A report carried out by the International Monetary Fund (IMF), authored by Valerie Cerra and Sweta C Saxena, reckoned that the capitalist growth never reaches the old peak after a recession. The graphs are quite helpful to understand the condition of capitalism.
In the same report, the IMF also argued that this does not only happen to a single economy, but it happens to both rich and poor countries. The IMF stated: “Poor countries suffer deeper and more frequent recessions and crises, each time suffering permanent output losses and losing ground (solid lines in chart below).”
The World Health Organization (WHO) has already announced that discovering a COVID-19 vaccine is a distant possibility and there is a good probability of a new wave hitting soon. A new wave of lockdown will cause another slump in the global economy and it will cause a severe economic stagnation as well. If this happens, then all the stimulus, provided already, will go in vain and capitalists will ask for another new set of stimuli for their revival.
It’s not a hollow estimation but the structural reform measures announced by the government, like allowing more foreign direct investment (FDI), dilution of labour laws, coal and mineral mining liberalisation, etc, are a clear indication of government desperation to start the production with all possible anti-people and pro-corporate plans to take the economy back to the old track.

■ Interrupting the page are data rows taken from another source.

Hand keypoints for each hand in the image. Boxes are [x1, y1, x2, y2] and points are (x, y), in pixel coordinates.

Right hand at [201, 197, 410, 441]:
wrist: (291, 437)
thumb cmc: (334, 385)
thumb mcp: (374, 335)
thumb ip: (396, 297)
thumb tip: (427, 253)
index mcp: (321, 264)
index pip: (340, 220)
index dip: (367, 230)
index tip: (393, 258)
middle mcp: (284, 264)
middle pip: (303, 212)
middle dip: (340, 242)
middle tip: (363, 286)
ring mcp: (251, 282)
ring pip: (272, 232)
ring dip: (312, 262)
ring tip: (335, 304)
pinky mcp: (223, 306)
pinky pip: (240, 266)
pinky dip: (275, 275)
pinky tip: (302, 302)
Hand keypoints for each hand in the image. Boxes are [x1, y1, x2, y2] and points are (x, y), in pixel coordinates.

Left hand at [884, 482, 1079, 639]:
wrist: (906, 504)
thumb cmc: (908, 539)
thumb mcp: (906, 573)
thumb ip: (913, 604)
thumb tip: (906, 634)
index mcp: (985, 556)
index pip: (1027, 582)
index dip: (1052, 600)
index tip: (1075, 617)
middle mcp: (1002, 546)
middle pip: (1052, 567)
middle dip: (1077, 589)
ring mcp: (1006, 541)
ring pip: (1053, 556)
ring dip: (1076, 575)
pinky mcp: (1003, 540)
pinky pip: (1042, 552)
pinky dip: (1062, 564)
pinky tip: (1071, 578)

Since a long time, the Modi government has been trying to amend the labour laws and do away with the hard-won rights of the working class. Under the garb of reviving the post-COVID-19 economy, the ruling classes have relaxed the labour laws in major states like Assam, Gujarat, Madhya Pradesh, Punjab, Rajasthan, Telangana, etc. The Modi government has also announced that no case can be lodged against the owners of the company if they do not pay their workers full salary. Even the Supreme Court has spoken in the same tone in a verdict. After tampering labour laws, the Modi government will try to enact the notorious land acquisition act, which was kept in the cold storage since 2015, following a massive nationwide upheaval against it.
Although the Modi government tried its best to regain capitalism’s faith, it failed to do so. The corporates eventually categorised this stimulus as a short-time revival package, but it will not help India to solve the existential crisis. Few can argue that the government’s approach to increasing FDI and coal block auction and other pro-corporate steps will gain the faith of the capitalists shortly. But actually, the capitalists understood that they have no way to resolve this crisis. Even after the announcement of the much-hyped “fiscal stimulus”, foreign investors sold shares worth over a billion dollars in just four days, from May 12th to May 16th.

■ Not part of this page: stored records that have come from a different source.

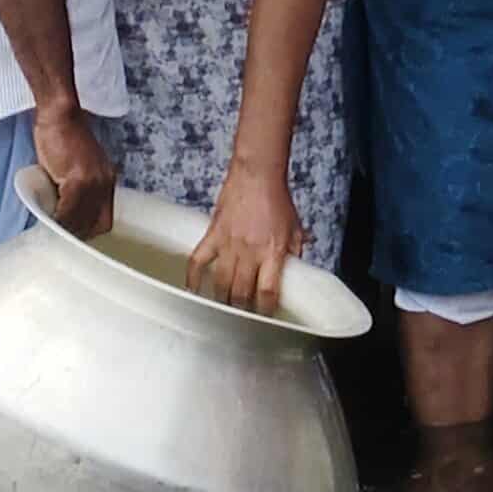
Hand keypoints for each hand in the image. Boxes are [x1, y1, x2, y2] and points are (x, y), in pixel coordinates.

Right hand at [34, 104, 116, 239]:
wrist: (60, 116)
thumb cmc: (63, 137)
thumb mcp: (77, 167)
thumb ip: (76, 190)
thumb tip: (64, 215)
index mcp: (107, 180)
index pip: (104, 220)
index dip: (88, 232)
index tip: (72, 237)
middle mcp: (105, 183)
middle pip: (94, 224)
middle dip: (76, 234)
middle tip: (58, 237)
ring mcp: (94, 182)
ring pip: (80, 220)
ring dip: (64, 229)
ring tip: (50, 231)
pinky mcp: (79, 179)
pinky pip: (67, 210)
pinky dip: (57, 219)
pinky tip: (47, 220)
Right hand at [187, 160, 306, 313]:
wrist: (257, 174)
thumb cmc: (277, 198)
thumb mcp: (294, 226)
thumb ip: (296, 250)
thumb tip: (299, 269)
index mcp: (273, 251)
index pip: (268, 291)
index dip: (266, 310)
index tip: (266, 317)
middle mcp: (250, 252)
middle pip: (241, 293)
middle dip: (242, 310)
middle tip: (242, 317)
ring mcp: (229, 245)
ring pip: (221, 283)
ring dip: (221, 299)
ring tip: (223, 309)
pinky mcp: (212, 235)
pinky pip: (198, 262)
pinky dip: (193, 279)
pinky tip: (193, 291)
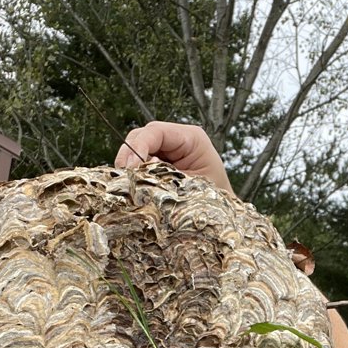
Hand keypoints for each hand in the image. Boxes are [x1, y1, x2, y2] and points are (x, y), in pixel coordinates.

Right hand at [115, 121, 232, 194]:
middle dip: (129, 156)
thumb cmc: (215, 201)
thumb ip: (167, 177)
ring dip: (129, 166)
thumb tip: (141, 172)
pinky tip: (134, 186)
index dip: (138, 147)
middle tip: (124, 179)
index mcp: (192, 138)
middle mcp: (177, 139)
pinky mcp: (159, 162)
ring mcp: (167, 149)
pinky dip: (133, 174)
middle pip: (141, 136)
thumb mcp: (192, 188)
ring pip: (136, 149)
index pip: (156, 132)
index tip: (129, 168)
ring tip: (129, 184)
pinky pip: (139, 163)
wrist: (223, 215)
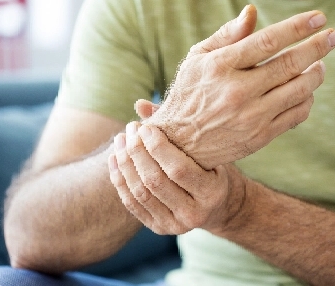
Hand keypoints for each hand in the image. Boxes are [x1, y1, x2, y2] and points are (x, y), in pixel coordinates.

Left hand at [109, 121, 246, 234]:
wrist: (219, 207)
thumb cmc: (213, 171)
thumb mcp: (207, 152)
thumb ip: (177, 128)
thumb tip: (140, 105)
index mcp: (211, 193)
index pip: (178, 169)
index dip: (157, 147)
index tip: (145, 127)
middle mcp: (193, 214)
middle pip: (155, 181)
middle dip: (137, 152)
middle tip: (130, 129)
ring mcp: (174, 225)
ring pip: (140, 193)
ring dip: (125, 164)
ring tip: (120, 140)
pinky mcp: (158, 228)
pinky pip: (132, 204)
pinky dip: (120, 180)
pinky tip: (115, 159)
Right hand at [145, 5, 334, 169]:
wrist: (181, 144)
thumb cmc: (189, 94)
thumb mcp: (197, 60)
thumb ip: (226, 36)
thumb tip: (252, 12)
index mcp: (220, 67)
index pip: (267, 42)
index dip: (296, 27)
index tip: (319, 18)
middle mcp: (237, 92)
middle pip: (289, 65)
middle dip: (318, 47)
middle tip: (334, 36)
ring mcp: (251, 117)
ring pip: (298, 91)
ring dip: (316, 74)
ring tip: (320, 65)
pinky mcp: (260, 137)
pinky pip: (296, 115)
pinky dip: (307, 100)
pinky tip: (306, 91)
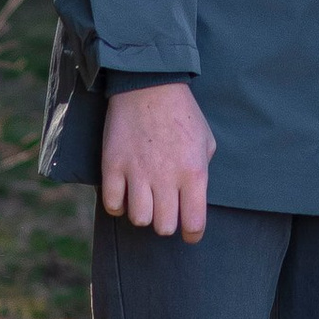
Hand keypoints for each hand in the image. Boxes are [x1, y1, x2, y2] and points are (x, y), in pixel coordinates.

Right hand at [101, 80, 215, 239]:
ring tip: (144, 200)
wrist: (148, 85)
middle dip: (166, 222)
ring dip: (142, 214)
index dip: (193, 233)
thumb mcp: (205, 141)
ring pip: (139, 220)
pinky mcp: (113, 166)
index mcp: (194, 173)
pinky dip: (118, 205)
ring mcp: (137, 173)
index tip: (189, 231)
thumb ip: (202, 172)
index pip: (194, 223)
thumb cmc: (182, 113)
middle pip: (164, 227)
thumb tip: (194, 198)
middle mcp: (166, 178)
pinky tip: (124, 194)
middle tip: (165, 209)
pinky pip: (112, 205)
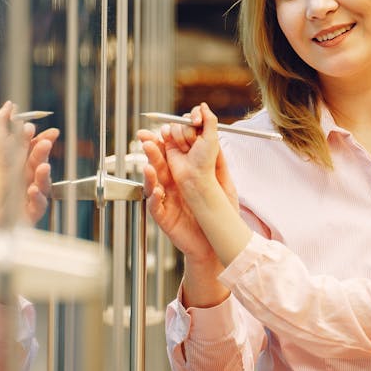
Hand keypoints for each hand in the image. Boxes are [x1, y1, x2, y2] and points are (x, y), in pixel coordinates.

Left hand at [0, 110, 58, 224]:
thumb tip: (1, 128)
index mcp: (20, 169)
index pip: (31, 150)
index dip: (34, 138)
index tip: (33, 128)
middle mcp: (29, 181)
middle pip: (39, 162)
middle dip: (43, 151)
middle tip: (45, 142)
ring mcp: (32, 197)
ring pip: (43, 183)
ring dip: (44, 174)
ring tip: (42, 167)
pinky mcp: (32, 213)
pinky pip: (39, 205)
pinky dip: (37, 197)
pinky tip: (32, 191)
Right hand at [136, 104, 237, 262]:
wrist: (216, 241)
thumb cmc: (219, 212)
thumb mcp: (223, 182)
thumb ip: (217, 158)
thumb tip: (212, 135)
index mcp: (183, 173)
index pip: (170, 153)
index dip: (164, 141)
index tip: (163, 130)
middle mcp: (172, 184)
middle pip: (158, 164)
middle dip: (151, 151)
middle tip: (147, 140)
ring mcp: (166, 200)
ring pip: (153, 183)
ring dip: (149, 173)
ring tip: (148, 164)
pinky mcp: (164, 217)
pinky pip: (155, 206)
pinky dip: (154, 198)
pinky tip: (157, 191)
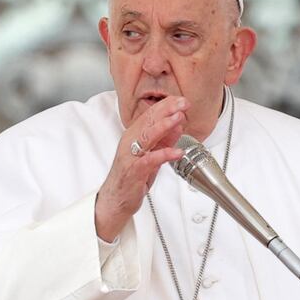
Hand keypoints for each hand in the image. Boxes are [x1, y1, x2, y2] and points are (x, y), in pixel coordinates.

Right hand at [95, 97, 187, 240]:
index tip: (182, 100)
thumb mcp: (153, 153)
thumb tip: (178, 124)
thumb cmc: (133, 175)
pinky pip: (149, 160)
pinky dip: (164, 154)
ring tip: (179, 118)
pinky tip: (177, 152)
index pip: (151, 115)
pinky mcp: (134, 171)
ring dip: (164, 126)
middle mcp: (130, 141)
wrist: (116, 199)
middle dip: (167, 110)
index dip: (167, 105)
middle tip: (184, 102)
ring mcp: (131, 156)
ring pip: (147, 136)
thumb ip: (165, 139)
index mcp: (134, 135)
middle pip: (149, 121)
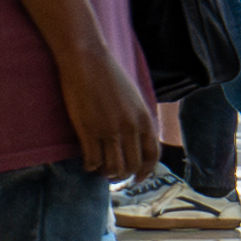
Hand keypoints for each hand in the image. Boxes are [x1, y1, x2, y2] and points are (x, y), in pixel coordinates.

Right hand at [65, 44, 164, 183]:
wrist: (87, 61)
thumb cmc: (109, 77)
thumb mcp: (134, 98)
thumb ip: (138, 120)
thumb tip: (139, 141)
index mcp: (145, 119)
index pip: (152, 156)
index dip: (145, 172)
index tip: (137, 179)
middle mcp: (131, 127)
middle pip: (132, 166)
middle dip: (123, 176)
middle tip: (113, 176)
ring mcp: (109, 130)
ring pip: (113, 168)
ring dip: (106, 174)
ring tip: (100, 171)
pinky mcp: (89, 130)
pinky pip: (92, 160)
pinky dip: (90, 167)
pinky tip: (87, 163)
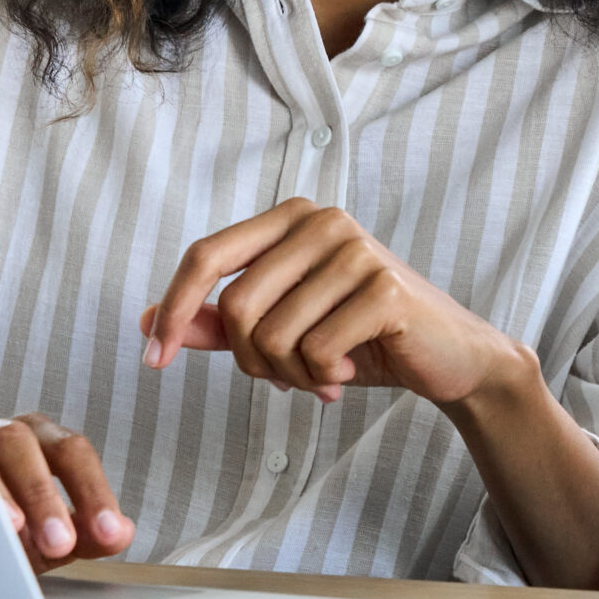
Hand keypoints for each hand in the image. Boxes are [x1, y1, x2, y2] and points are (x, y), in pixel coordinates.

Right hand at [0, 413, 135, 574]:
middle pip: (25, 443)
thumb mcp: (46, 535)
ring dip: (0, 490)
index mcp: (41, 444)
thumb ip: (85, 533)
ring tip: (13, 529)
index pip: (72, 456)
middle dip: (44, 494)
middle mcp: (3, 434)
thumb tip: (120, 534)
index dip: (93, 492)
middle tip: (60, 544)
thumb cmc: (2, 525)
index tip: (109, 533)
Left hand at [140, 199, 527, 408]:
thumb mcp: (285, 329)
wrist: (449, 358)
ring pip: (273, 336)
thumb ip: (219, 322)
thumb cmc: (363, 339)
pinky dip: (323, 380)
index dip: (173, 308)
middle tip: (287, 378)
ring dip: (291, 376)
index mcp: (292, 218)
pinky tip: (348, 376)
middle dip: (251, 361)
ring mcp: (356, 250)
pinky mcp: (385, 289)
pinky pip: (316, 352)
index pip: (206, 255)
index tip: (153, 360)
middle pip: (236, 306)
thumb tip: (149, 318)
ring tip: (323, 377)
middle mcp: (322, 221)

So, it’s clear that the crisis is not just a mere demand-supply crisis, but the obvious outcome of capitalism and all the stimulus is nothing but a mere temporary approach to jumpstart the economy. The desire to gain more profit by a handful of super-riches is capitalising the probability of collective crisis and the Modi government is helping them with a fiscal stimulus to save the system. Repetitive crisis reckoned that the neoliberal economy is nothing but an over-hyped capitalist system. And it can be asserted that capitalism is nothing but an over-hyped failure story.